===== Source material

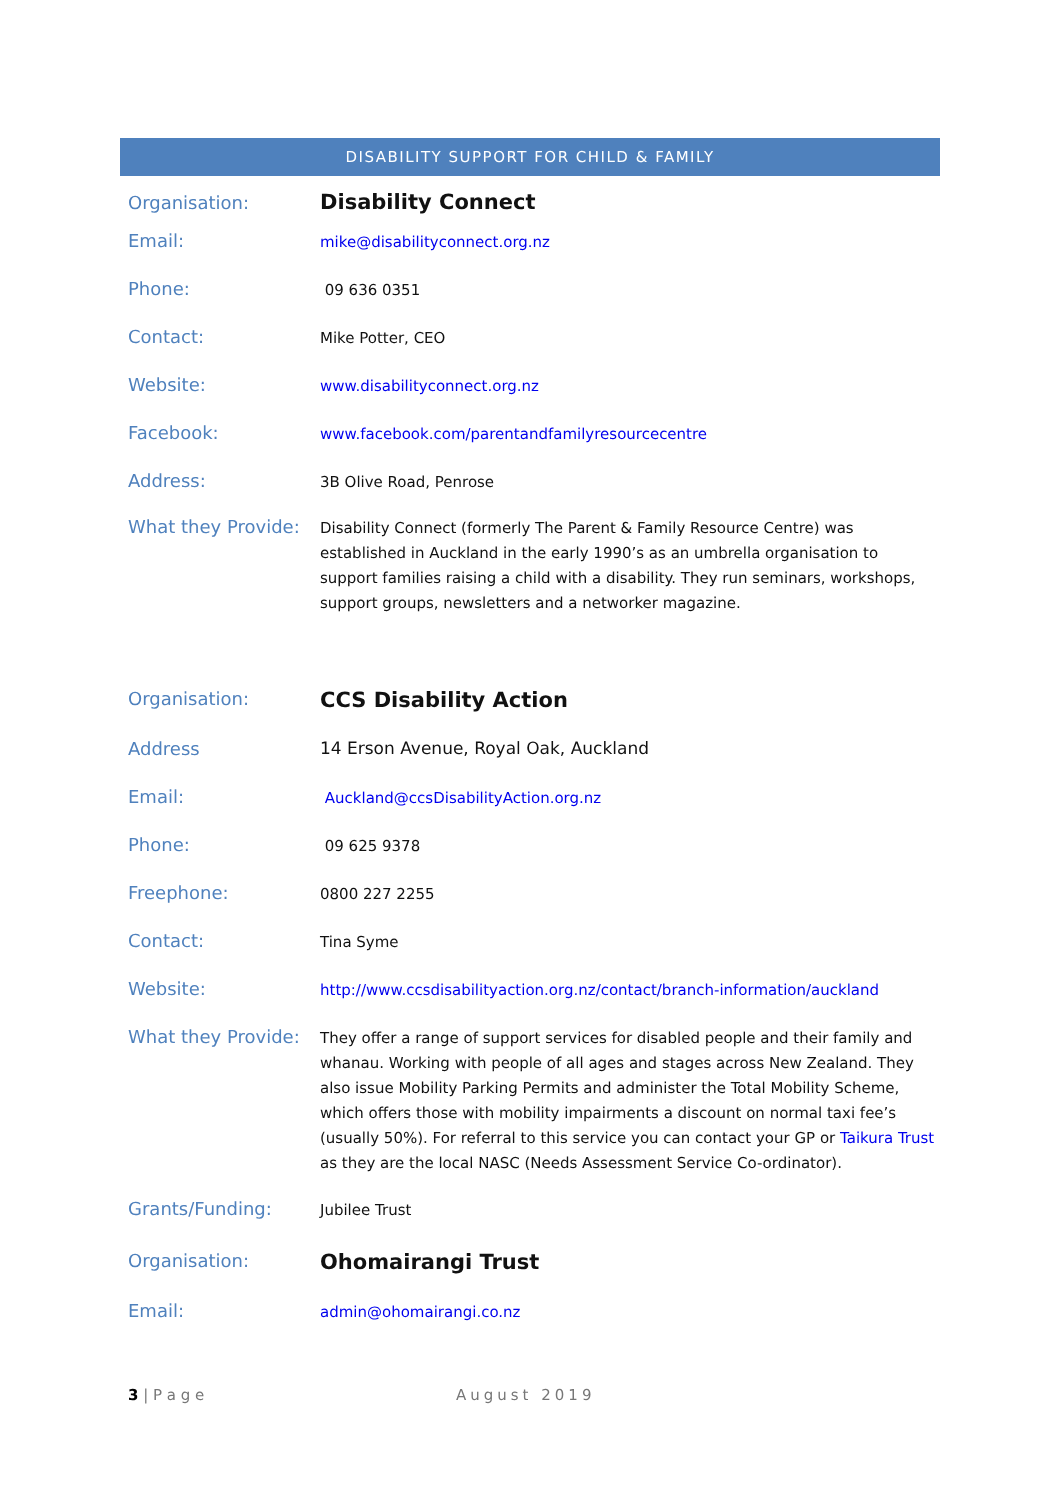DISABILITY SUPPORT FOR CHILD & FAMILY
| Organisation: | Disability Connect |
| Email: | mike@disabilityconnect.org.nz |
| Phone: | 09 636 0351 |
| Contact: | Mike Potter, CEO |
| Website: | www.disabilityconnect.org.nz |
| Facebook: | www.facebook.com/parentandfamilyresourcecentre |
| Address: | 3B Olive Road, Penrose |
| What they Provide: | Disability Connect (formerly The Parent & Family Resource Centre) was established in Auckland in the early 1990’s as an umbrella organisation to support families raising a child with a disability. They run seminars, workshops, support groups, newsletters and a networker magazine. |
| Organisation: | CCS Disability Action |
| Address | 14 Erson Avenue, Royal Oak, Auckland |
| Email: | Auckland@ccsDisabilityAction.org.nz |
| Phone: | 09 625 9378 |
| Freephone: | 0800 227 2255 |
| Contact: | Tina Syme |
| Website: | http://www.ccsdisabilityaction.org.nz/contact/branch-information/auckland |
| What they Provide: | They offer a range of support services for disabled people and their family and whanau. Working with people of all ages and stages across New Zealand. They also issue Mobility Parking Permits and administer the Total Mobility Scheme, which offers those with mobility impairments a discount on normal taxi fee’s (usually 50%). For referral to this service you can contact your GP or Taikura Trust as they are the local NASC (Needs Assessment Service Co-ordinator). |
| Grants/Funding: | Jubilee Trust |
| Organisation: | Ohomairangi Trust |
| Email: | admin@ohomairangi.co.nz |
3 | P a g e August 2019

==========

Go over the records above and tally each line that includes "Website". Give the total by itself.

**Response area**
2